Pictures with circuit source files:
****************

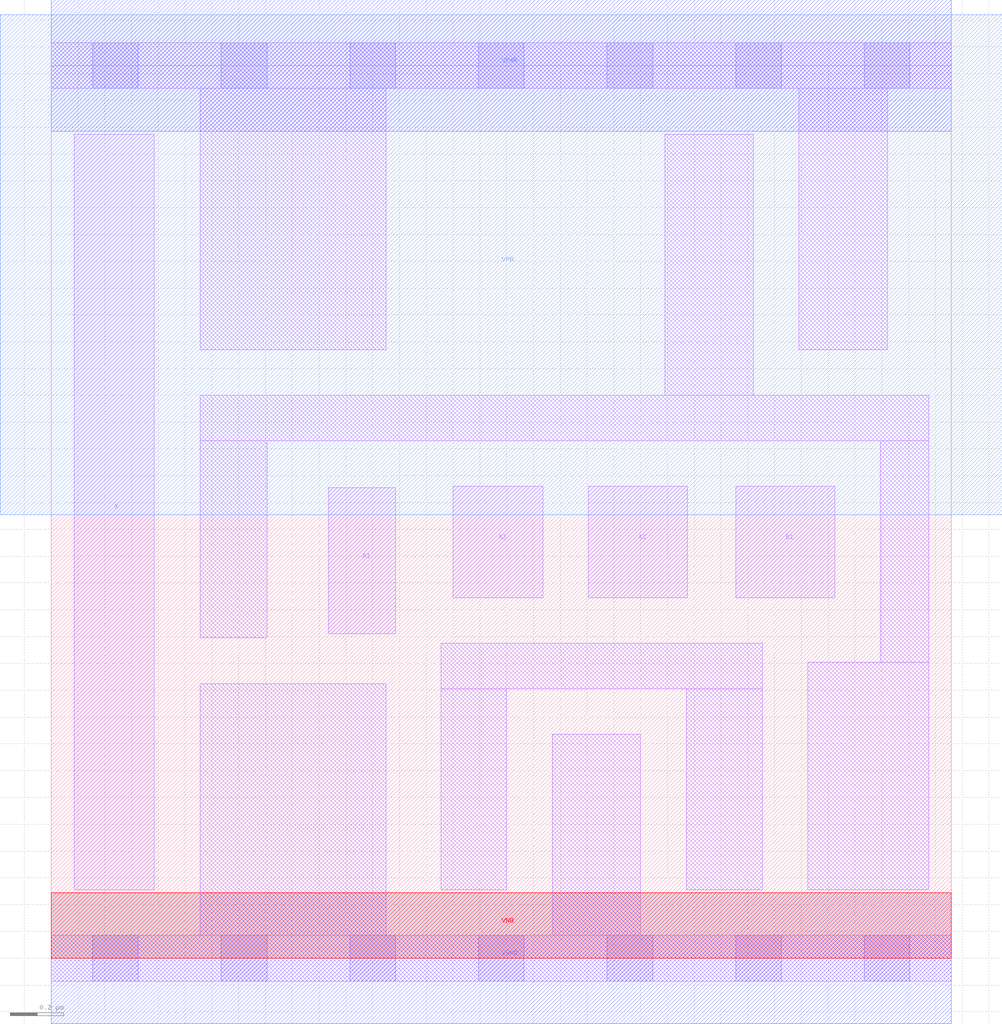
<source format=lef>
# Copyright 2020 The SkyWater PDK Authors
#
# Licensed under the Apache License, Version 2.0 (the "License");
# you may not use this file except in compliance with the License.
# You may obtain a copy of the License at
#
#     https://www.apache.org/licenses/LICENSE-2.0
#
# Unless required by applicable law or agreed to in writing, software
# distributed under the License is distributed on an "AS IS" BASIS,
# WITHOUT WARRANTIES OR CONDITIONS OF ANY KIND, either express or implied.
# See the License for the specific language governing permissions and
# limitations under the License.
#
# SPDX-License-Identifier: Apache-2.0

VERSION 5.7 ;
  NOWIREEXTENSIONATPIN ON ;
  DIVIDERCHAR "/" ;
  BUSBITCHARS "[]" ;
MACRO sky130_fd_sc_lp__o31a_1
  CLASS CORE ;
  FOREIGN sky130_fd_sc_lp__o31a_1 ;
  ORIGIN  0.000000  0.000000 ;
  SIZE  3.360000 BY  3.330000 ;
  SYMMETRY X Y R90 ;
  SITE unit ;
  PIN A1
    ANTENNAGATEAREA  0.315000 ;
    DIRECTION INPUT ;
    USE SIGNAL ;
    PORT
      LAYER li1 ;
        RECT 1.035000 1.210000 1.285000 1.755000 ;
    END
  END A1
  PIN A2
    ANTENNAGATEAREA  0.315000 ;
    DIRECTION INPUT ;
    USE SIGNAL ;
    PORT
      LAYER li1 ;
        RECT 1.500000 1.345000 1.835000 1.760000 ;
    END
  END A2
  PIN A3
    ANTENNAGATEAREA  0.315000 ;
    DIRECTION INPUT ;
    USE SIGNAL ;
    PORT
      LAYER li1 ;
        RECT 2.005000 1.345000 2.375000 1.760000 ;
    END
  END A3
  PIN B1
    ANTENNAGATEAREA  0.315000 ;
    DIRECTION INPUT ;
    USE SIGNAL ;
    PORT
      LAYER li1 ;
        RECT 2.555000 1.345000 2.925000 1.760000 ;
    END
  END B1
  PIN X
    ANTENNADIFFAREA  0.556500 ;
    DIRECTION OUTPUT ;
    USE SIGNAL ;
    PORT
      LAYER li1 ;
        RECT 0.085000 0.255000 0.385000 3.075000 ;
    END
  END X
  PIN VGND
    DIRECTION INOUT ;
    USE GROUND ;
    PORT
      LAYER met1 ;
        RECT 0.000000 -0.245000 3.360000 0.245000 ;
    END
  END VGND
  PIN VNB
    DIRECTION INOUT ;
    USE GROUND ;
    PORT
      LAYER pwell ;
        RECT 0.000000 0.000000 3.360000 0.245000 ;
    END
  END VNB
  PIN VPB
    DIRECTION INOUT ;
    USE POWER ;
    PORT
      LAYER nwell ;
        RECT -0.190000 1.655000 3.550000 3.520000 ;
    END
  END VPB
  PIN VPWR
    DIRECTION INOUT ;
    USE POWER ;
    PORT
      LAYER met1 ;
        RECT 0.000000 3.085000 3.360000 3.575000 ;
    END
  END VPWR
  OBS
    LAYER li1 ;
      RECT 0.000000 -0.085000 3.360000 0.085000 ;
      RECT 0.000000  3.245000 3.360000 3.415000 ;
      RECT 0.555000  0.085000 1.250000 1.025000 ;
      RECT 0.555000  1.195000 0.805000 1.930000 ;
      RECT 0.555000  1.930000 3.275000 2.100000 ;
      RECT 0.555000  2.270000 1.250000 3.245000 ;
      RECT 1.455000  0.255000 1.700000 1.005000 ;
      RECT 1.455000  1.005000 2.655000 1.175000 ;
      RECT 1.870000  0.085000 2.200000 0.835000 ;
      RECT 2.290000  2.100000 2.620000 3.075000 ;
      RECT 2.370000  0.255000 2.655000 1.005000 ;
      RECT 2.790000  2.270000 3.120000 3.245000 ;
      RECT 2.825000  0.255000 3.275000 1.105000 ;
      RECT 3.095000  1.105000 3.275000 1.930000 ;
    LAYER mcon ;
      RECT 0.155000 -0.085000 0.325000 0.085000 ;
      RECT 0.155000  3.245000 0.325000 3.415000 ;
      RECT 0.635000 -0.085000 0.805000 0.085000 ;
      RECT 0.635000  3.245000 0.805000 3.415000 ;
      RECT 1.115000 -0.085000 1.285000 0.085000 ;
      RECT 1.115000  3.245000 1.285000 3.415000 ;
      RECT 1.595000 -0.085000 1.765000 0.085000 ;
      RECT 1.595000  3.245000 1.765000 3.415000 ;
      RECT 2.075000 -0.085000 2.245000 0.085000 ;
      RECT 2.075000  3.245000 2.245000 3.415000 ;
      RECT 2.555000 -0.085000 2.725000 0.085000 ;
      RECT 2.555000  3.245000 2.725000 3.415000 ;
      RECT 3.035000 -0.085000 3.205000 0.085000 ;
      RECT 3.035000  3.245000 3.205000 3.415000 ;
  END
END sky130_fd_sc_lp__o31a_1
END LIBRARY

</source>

****************

• [Exercise objective]:
Reproduce the data above without a single change, please, but without its pictures.

• [Response]:
<source format=lef>
# Copyright 2020 The SkyWater PDK Authors
#
# Licensed under the Apache License, Version 2.0 (the "License");
# you may not use this file except in compliance with the License.
# You may obtain a copy of the License at
#
#     https://www.apache.org/licenses/LICENSE-2.0
#
# Unless required by applicable law or agreed to in writing, software
# distributed under the License is distributed on an "AS IS" BASIS,
# WITHOUT WARRANTIES OR CONDITIONS OF ANY KIND, either express or implied.
# See the License for the specific language governing permissions and
# limitations under the License.
#
# SPDX-License-Identifier: Apache-2.0

VERSION 5.7 ;
  NOWIREEXTENSIONATPIN ON ;
  DIVIDERCHAR "/" ;
  BUSBITCHARS "[]" ;
MACRO sky130_fd_sc_lp__o31a_1
  CLASS CORE ;
  FOREIGN sky130_fd_sc_lp__o31a_1 ;
  ORIGIN  0.000000  0.000000 ;
  SIZE  3.360000 BY  3.330000 ;
  SYMMETRY X Y R90 ;
  SITE unit ;
  PIN A1
    ANTENNAGATEAREA  0.315000 ;
    DIRECTION INPUT ;
    USE SIGNAL ;
    PORT
      LAYER li1 ;
        RECT 1.035000 1.210000 1.285000 1.755000 ;
    END
  END A1
  PIN A2
    ANTENNAGATEAREA  0.315000 ;
    DIRECTION INPUT ;
    USE SIGNAL ;
    PORT
      LAYER li1 ;
        RECT 1.500000 1.345000 1.835000 1.760000 ;
    END
  END A2
  PIN A3
    ANTENNAGATEAREA  0.315000 ;
    DIRECTION INPUT ;
    USE SIGNAL ;
    PORT
      LAYER li1 ;
        RECT 2.005000 1.345000 2.375000 1.760000 ;
    END
  END A3
  PIN B1
    ANTENNAGATEAREA  0.315000 ;
    DIRECTION INPUT ;
    USE SIGNAL ;
    PORT
      LAYER li1 ;
        RECT 2.555000 1.345000 2.925000 1.760000 ;
    END
  END B1
  PIN X
    ANTENNADIFFAREA  0.556500 ;
    DIRECTION OUTPUT ;
    USE SIGNAL ;
    PORT
      LAYER li1 ;
        RECT 0.085000 0.255000 0.385000 3.075000 ;
    END
  END X
  PIN VGND
    DIRECTION INOUT ;
    USE GROUND ;
    PORT
      LAYER met1 ;
        RECT 0.000000 -0.245000 3.360000 0.245000 ;
    END
  END VGND
  PIN VNB
    DIRECTION INOUT ;
    USE GROUND ;
    PORT
      LAYER pwell ;
        RECT 0.000000 0.000000 3.360000 0.245000 ;
    END
  END VNB
  PIN VPB
    DIRECTION INOUT ;
    USE POWER ;
    PORT
      LAYER nwell ;
        RECT -0.190000 1.655000 3.550000 3.520000 ;
    END
  END VPB
  PIN VPWR
    DIRECTION INOUT ;
    USE POWER ;
    PORT
      LAYER met1 ;
        RECT 0.000000 3.085000 3.360000 3.575000 ;
    END
  END VPWR
  OBS
    LAYER li1 ;
      RECT 0.000000 -0.085000 3.360000 0.085000 ;
      RECT 0.000000  3.245000 3.360000 3.415000 ;
      RECT 0.555000  0.085000 1.250000 1.025000 ;
      RECT 0.555000  1.195000 0.805000 1.930000 ;
      RECT 0.555000  1.930000 3.275000 2.100000 ;
      RECT 0.555000  2.270000 1.250000 3.245000 ;
      RECT 1.455000  0.255000 1.700000 1.005000 ;
      RECT 1.455000  1.005000 2.655000 1.175000 ;
      RECT 1.870000  0.085000 2.200000 0.835000 ;
      RECT 2.290000  2.100000 2.620000 3.075000 ;
      RECT 2.370000  0.255000 2.655000 1.005000 ;
      RECT 2.790000  2.270000 3.120000 3.245000 ;
      RECT 2.825000  0.255000 3.275000 1.105000 ;
      RECT 3.095000  1.105000 3.275000 1.930000 ;
    LAYER mcon ;
      RECT 0.155000 -0.085000 0.325000 0.085000 ;
      RECT 0.155000  3.245000 0.325000 3.415000 ;
      RECT 0.635000 -0.085000 0.805000 0.085000 ;
      RECT 0.635000  3.245000 0.805000 3.415000 ;
      RECT 1.115000 -0.085000 1.285000 0.085000 ;
      RECT 1.115000  3.245000 1.285000 3.415000 ;
      RECT 1.595000 -0.085000 1.765000 0.085000 ;
      RECT 1.595000  3.245000 1.765000 3.415000 ;
      RECT 2.075000 -0.085000 2.245000 0.085000 ;
      RECT 2.075000  3.245000 2.245000 3.415000 ;
      RECT 2.555000 -0.085000 2.725000 0.085000 ;
      RECT 2.555000  3.245000 2.725000 3.415000 ;
      RECT 3.035000 -0.085000 3.205000 0.085000 ;
      RECT 3.035000  3.245000 3.205000 3.415000 ;
  END
END sky130_fd_sc_lp__o31a_1
END LIBRARY

</source>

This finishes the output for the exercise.